[PROBLEM 1] In the article on the origins of allergy attacks, where do mast cells complete their maturation?
[PROBLEM 2] Continue the article on the "missing link" in allergy attacks from its last sentence.

[TEXT PROVIDED]
Team discovers 'missing link' in origins of allergy attacks
BY LOU BERGERON
Allergy attacks are awful, with all that sneezing and coughing, the runny nose and red eyes. But those annoying symptoms aren't driven by the invading allergen so much as by the body's defending mast cells--the sometimes overly zealous gatekeepers of a host of biological mediators normally only released in abundance to combat parasites or bacteria.
Mast cells, a critical part of the immune system, develop from hematopoietic (blood) stem cells that originate in bone marrow and journey through the blood stream to complete their maturation in peripheral tissues such as the skin, gut and respiratory tract. But until recently, the different stages of their maturation process, or differentiation, hadn't been fully deciphered.
Now, medical school researchers have identified a long-sought "missing link" in the differentiation of mast cells, opening the door to possible new approaches in treating such allergic diseases as asthma and a rare, presently incurable, disease called mast cell leukemia.

[DATA TO EXAMINE]

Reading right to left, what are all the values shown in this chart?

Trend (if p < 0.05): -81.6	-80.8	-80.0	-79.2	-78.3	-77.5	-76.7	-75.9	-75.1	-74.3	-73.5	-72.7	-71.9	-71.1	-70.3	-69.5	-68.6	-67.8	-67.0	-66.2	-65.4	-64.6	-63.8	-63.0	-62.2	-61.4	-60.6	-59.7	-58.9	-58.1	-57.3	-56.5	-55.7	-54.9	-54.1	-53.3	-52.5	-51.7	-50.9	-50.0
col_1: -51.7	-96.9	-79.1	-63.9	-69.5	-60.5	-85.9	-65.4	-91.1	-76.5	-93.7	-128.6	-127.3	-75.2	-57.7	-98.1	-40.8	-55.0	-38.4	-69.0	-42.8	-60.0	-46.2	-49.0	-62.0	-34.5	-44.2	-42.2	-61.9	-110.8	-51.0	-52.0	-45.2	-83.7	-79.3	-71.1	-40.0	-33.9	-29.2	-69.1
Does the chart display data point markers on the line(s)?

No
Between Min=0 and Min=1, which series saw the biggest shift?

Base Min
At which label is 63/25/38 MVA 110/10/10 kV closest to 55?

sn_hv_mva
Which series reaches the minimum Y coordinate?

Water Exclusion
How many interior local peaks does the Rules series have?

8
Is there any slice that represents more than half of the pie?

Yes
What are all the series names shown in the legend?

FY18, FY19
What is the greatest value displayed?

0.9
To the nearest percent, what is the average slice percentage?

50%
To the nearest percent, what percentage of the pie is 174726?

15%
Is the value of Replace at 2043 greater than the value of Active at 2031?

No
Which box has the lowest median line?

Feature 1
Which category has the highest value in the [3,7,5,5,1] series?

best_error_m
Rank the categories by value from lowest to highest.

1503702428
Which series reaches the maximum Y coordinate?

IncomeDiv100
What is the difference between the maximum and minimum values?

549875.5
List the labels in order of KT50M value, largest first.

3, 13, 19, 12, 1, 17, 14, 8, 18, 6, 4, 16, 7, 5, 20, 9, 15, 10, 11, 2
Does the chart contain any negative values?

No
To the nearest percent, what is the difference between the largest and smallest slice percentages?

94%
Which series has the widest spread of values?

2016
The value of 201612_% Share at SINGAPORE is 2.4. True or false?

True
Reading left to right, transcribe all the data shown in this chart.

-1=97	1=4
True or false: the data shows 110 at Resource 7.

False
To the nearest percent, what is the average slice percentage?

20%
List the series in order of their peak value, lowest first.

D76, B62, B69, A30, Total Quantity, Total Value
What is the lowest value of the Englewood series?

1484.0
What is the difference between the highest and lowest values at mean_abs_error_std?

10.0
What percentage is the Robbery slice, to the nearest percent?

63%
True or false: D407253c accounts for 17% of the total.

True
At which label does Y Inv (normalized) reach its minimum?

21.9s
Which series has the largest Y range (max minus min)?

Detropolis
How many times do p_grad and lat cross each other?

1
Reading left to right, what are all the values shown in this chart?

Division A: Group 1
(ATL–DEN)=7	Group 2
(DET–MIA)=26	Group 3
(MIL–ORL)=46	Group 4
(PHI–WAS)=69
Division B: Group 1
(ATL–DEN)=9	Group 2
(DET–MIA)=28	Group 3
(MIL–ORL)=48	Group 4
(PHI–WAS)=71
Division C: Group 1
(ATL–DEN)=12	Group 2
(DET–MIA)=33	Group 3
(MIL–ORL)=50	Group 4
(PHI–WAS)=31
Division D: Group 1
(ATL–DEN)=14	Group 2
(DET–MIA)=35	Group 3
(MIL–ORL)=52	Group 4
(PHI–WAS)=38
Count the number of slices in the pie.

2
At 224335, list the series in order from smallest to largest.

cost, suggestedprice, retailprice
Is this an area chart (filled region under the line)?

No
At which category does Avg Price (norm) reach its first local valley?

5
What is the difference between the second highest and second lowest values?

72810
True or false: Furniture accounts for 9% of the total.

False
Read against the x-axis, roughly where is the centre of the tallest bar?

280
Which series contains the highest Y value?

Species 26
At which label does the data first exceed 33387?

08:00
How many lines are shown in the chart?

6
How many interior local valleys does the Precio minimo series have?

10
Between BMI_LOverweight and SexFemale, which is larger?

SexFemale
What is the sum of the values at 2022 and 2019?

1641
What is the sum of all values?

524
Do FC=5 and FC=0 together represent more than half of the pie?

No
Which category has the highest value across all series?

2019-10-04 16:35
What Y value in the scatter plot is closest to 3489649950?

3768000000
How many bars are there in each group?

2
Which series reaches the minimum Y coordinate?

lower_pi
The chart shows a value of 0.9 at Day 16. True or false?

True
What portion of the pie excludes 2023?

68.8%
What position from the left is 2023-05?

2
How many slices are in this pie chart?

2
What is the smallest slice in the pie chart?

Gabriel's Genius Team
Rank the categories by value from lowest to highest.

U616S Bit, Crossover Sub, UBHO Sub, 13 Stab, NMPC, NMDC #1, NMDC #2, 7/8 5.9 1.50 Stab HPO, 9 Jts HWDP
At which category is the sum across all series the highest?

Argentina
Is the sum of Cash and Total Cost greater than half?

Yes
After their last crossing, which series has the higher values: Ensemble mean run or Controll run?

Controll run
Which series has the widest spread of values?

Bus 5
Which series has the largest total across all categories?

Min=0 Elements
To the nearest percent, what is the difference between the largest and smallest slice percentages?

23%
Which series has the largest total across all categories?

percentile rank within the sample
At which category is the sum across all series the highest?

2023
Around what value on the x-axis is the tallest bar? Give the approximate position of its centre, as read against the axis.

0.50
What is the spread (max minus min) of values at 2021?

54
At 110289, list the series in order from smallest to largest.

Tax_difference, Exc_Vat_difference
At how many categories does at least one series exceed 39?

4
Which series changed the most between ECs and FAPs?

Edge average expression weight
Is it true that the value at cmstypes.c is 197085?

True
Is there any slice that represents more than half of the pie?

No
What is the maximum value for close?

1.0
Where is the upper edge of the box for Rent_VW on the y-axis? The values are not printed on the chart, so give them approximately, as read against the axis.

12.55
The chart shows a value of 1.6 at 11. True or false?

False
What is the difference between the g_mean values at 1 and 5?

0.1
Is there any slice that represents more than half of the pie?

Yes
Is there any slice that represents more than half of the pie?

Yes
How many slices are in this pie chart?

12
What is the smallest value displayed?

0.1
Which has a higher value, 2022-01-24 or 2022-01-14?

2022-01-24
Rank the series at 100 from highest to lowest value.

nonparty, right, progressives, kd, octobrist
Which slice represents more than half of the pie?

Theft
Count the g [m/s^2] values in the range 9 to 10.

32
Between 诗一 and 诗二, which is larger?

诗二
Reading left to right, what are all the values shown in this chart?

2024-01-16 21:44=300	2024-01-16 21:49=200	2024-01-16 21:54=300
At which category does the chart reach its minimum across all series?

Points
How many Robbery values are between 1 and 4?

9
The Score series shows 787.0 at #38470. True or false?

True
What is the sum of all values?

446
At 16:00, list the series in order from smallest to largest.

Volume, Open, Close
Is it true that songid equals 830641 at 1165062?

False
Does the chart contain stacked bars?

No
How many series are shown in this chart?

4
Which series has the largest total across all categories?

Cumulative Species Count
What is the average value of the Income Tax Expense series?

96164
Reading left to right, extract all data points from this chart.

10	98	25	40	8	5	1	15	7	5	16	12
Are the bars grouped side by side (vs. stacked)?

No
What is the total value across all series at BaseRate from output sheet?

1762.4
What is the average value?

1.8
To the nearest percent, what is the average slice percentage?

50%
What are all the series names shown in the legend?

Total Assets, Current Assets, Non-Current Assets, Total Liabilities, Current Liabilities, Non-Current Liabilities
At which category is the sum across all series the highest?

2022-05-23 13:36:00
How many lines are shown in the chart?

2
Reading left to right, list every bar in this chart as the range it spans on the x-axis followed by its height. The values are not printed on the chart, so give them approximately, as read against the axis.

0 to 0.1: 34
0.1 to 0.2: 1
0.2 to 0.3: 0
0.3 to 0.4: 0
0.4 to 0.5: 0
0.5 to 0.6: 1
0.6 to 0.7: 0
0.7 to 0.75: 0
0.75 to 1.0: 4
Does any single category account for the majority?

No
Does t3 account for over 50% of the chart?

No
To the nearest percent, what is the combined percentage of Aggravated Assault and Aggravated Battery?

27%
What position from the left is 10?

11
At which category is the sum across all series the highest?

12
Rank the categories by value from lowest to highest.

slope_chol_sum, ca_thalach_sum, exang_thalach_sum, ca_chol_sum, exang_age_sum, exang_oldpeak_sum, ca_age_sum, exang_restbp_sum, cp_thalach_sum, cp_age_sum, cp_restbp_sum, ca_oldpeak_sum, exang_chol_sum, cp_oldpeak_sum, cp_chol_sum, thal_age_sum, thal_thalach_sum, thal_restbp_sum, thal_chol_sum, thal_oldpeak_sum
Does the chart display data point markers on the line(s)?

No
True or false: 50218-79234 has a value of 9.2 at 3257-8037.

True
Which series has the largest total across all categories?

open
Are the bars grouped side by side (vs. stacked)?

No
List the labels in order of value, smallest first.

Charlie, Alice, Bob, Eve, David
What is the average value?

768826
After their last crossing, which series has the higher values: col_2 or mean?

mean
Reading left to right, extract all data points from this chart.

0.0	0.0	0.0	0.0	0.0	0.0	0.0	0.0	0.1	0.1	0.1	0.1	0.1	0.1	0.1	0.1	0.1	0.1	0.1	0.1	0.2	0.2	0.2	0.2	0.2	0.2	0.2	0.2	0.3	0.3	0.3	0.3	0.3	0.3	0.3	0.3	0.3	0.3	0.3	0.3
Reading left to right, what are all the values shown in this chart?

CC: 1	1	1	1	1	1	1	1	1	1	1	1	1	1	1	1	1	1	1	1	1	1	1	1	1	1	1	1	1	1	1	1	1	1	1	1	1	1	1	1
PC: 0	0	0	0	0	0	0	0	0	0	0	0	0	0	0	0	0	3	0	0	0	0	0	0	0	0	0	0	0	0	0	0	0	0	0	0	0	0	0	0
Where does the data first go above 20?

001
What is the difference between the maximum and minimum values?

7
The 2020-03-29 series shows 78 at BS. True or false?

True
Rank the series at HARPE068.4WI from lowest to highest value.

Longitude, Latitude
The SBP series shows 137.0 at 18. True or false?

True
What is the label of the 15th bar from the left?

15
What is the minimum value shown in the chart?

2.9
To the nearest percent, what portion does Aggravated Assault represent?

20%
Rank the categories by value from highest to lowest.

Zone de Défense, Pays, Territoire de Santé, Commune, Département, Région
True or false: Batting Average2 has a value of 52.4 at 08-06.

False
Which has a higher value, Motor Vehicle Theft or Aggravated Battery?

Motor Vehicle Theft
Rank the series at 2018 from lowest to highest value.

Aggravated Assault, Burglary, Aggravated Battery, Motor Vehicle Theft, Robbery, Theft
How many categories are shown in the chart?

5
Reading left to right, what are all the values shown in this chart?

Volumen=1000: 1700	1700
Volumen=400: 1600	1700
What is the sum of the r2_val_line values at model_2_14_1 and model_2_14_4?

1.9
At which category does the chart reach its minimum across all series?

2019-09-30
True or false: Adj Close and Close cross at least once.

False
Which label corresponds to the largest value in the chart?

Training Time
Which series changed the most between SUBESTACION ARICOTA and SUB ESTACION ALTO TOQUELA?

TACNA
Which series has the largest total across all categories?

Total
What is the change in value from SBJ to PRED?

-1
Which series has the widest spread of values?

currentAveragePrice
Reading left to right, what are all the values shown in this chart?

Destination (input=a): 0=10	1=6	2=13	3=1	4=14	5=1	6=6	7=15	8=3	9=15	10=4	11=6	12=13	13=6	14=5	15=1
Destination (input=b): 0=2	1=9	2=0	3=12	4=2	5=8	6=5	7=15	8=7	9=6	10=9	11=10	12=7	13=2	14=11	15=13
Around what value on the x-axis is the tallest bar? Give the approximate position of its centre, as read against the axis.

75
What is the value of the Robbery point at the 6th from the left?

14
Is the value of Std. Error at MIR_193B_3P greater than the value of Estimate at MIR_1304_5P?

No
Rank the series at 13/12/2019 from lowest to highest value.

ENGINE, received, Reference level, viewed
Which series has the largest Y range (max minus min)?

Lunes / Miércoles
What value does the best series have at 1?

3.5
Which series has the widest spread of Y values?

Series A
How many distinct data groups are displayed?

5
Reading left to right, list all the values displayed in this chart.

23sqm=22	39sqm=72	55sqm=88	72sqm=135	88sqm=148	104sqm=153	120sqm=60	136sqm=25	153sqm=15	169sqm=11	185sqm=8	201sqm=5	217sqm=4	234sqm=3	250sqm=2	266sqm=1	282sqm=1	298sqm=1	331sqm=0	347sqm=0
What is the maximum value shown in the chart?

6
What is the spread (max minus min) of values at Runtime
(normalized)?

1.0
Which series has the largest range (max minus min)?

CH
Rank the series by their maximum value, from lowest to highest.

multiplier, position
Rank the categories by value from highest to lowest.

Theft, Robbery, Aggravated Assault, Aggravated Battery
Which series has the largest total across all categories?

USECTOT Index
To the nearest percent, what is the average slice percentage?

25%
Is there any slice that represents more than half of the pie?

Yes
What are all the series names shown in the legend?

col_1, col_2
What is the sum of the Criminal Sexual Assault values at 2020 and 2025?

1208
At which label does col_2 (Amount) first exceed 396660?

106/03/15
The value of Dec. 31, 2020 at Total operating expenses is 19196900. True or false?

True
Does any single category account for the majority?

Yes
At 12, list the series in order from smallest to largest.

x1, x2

[RESPONSE 1] In peripheral tissues such as the skin, gut and respiratory tract.

[RESPONSE 2]
When allergens invade the body, antibodies perched on the outside of the mast cells react to the allergens and notify the mast cells to respond. The allergens injected during a bee sting, for example, prompt mast cells to release histamine, a mediator that helps the body combat the effects of the sting but also causes itching and swelling of the skin tissue at the site. If the mast cells release too much histamine, that's when an antihistamine is needed to reduce the irritation. This method of treating a mast cell overreaction can work, but each of the mediators in a mast cell requires a different medication to rein it in, resulting in a piecemeal approach to treatment.
Discovery of the new cell--called the mast cell progenitor, as it's the immediate precursor to the mature mast cell--could lead to identification of a broader and more effective treatment method.
Although the progenitor gives rise only to mast cells, it is different enough that it isn't detectable as a mast cell, which may explain a puzzling, but crucial, aspect of how mast cells respond to allergens. In healthy adults, mast cells are found in low numbers in tissues. But that changes when asthma or some other chronic disease affects such tissues.
"One of the amazing things about mast cells is that they increase [in number] very quickly," said Ching-Cheng Chen, PhD, postdoctoral scholar in pathology and first author of the paper published online July 8 in Proceedings of the National Academy of Sciences. In asthma-affected tissue, the population can double or triple, said Stephen Galli, MD, professor and chair of the Department of Pathology, one of two senior authors of the paper.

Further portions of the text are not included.